◆ **Directions**: The answer must consist of every line below containing "reads".
◆ ◆ ◆ ◆
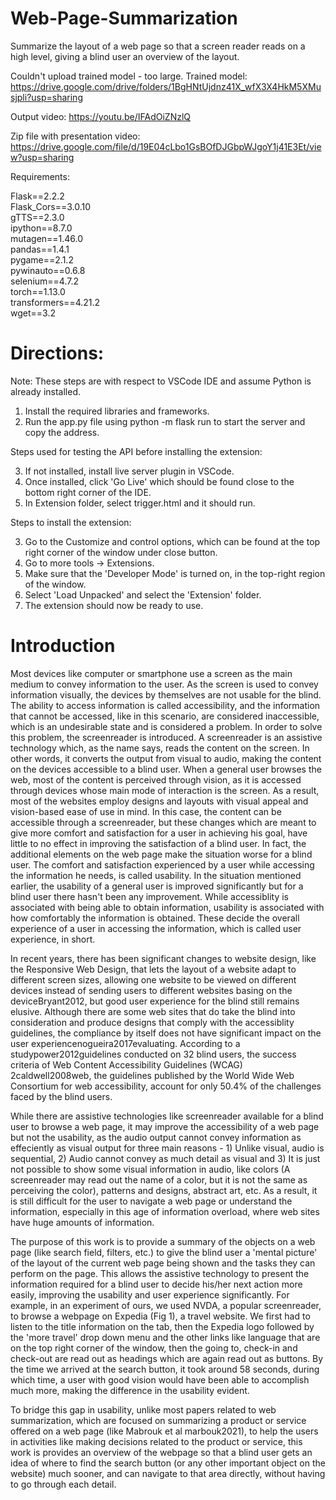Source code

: # Web-Page-Summarization
Summarize the layout of a web page so that a screen reader reads on a high level, giving a blind user an overview of the layout.

Couldn't upload trained model - too large.
Trained model: https://drive.google.com/drive/folders/1BgHNtUjdnz41X_wfX3X4HkM5XMusjpli?usp=sharing

Output video: https://youtu.be/IFAdOiZNzlQ

Zip file with presentation video: https://drive.google.com/file/d/19E04cLbo1GsBOfDJGbpWJgoY1j41E3Et/view?usp=sharing

Requirements:

Flask==2.2.2<br />
Flask_Cors==3.0.10<br />
gTTS==2.3.0<br />
ipython==8.7.0<br />
mutagen==1.46.0<br />
pandas==1.4.1<br />
pygame==2.1.2<br />
pywinauto==0.6.8<br />
selenium==4.7.2<br />
torch==1.13.0<br />
transformers==4.21.2<br />
wget==3.2<br />

# Directions:
Note: These steps are with respect to VSCode IDE and assume Python is already installed.


1) Install the required libraries and frameworks.
2) Run the app.py file using python -m flask run to start the server and copy the address.


Steps used for testing the API before installing the extension:

3) If not installed, install live server plugin in VSCode.
4) Once installed, click 'Go Live' which should be found close to the bottom right corner of the IDE.
5) In Extension folder, select trigger.html and it should run.

Steps to install the extension:

3) Go to the Customize and control options, which can be found at the top right corner of the window under close button.
4) Go to more tools -> Extensions.
5) Make sure that the 'Developer Mode' is turned on, in the top-right region of the window.
6) Select 'Load Unpacked' and select the 'Extension' folder.
7) The extension should now be ready to use.

# Introduction

Most devices like computer or smartphone use a screen as the main medium to convey information to the user. As the screen is used to convey information visually, the devices by themselves are not usable for the blind. The ability to access information is called accessibility, and the information that cannot be accessed, like in this scenario, are considered inaccessible, which is an undesirable state and is considered a problem. In order to solve this problem, the screenreader is introduced. A screenreader is an assistive technology which, as the name says, reads the content on the screen. In other words, it converts the output from visual to audio, making the content on the devices accessible to a blind user.
When a general user browses the web, most of the content is perceived through vision, as it is accessed through devices whose main mode of interaction is the screen. As a result, most of the websites employ designs and layouts with visual appeal and  vision-based ease of use in mind. In this case, the content can be accessible through a screenreader, but these changes which are meant to give more comfort and satisfaction for a user in achieving his goal, have little to no effect in improving the satisfaction of a blind user. In fact, the additional elements on the web page make the situation worse for a blind user. The comfort and satisfaction experienced by a user while accessing the information he needs, is called usability. In the situation mentioned earlier, the usability of a general user is improved significantly but for a blind user there hasn't been any improvement. While accessiblity is associated with being able to obtain information, usability is associated with how comfortably the information is obtained. These decide the overall experience of a user in accessing the information, which is called user experience, in short.

In recent years, there has been significant changes to website design, like the Responsive Web Design, that lets the layout of a website adapt to different screen sizes, allowing one website to be viewed on different devices instead of sending users to different websites basing on the deviceBryant2012, but good user experience for the blind still remains elusive. Although there are some web sites that do take the blind into consideration and produce designs that comply with the accessiblity guidelines, the compliance by itself does not have significant impact on the user experiencenogueira2017evaluating. According to a studypower2012guidelines conducted on 32 blind users, the success criteria of Web Content Accessibility Guidelines (WCAG) 2caldwell2008web, the guidelines published by the World Wide Web Consortium for web accessibility, account for only 50.4\% of the challenges faced by the blind users.

While there are assistive technologies like screenreader available for a blind user to browse a web page, it may improve the accessibility of a web page but not the usability, as the audio output cannot convey information as effeciently as visual output for three main reasons - 1) Unlike visual, audio is sequential, 2) Audio cannot convey as much detail as visual and 3) It is just not possible to show some visual information in audio, like colors (A screenreader may read out the name of a color, but it is not the same as perceiving the color), patterns and designs, abstract art, etc. As a result, it is still difficult for the user to navigate a web page or understand the information, especially in this age of information overload, where web sites have huge amounts of information.

The purpose of this work is to provide a summary of the objects on a web page (like search field, filters, etc.) to give the blind user a 'mental picture' of the layout of the current web page being shown and the tasks they can perform on the page.  This allows the assistive technology to present the information required for a blind user to decide his/her next action more easily, improving the usability and user experience significantly. For example, in an experiment of ours, we used NVDA, a popular screenreader, to browse a webpage on Expedia (Fig 1), a travel website. We first had to listen to the title information on the tab, then the Expedia logo followed by the 'more travel' drop down menu and the other links like language that are on the top right corner of the window, then the going to, check-in and check-out are read out as headings which are again read out as buttons. By the time we arrived at the search button, it took around 58 seconds, during which time, a user with good vision would have been able to accomplish much more, making the difference in the usability evident.

To bridge this gap in usability, unlike most papers related to web summarization, which are focused on summarizing a product or service offered on a web page (like Mabrouk et al marbouk2021), to help the users in activities like making decisions related to the product or service, this work is provides an overview of the webpage so that a blind user gets an idea of where to find the search button (or any other important object on the website) much sooner, and can navigate to that area directly, without having to go through each detail.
◆ ◆ ◆ ◆
◆ **Task answer**:
Summarize the layout of a web page so that a screen reader reads on a high level, giving a blind user an overview of the layout.
Most devices like computer or smartphone use a screen as the main medium to convey information to the user. As the screen is used to convey information visually, the devices by themselves are not usable for the blind. The ability to access information is called accessibility, and the information that cannot be accessed, like in this scenario, are considered inaccessible, which is an undesirable state and is considered a problem. In order to solve this problem, the screenreader is introduced. A screenreader is an assistive technology which, as the name says, reads the content on the screen. In other words, it converts the output from visual to audio, making the content on the devices accessible to a blind user.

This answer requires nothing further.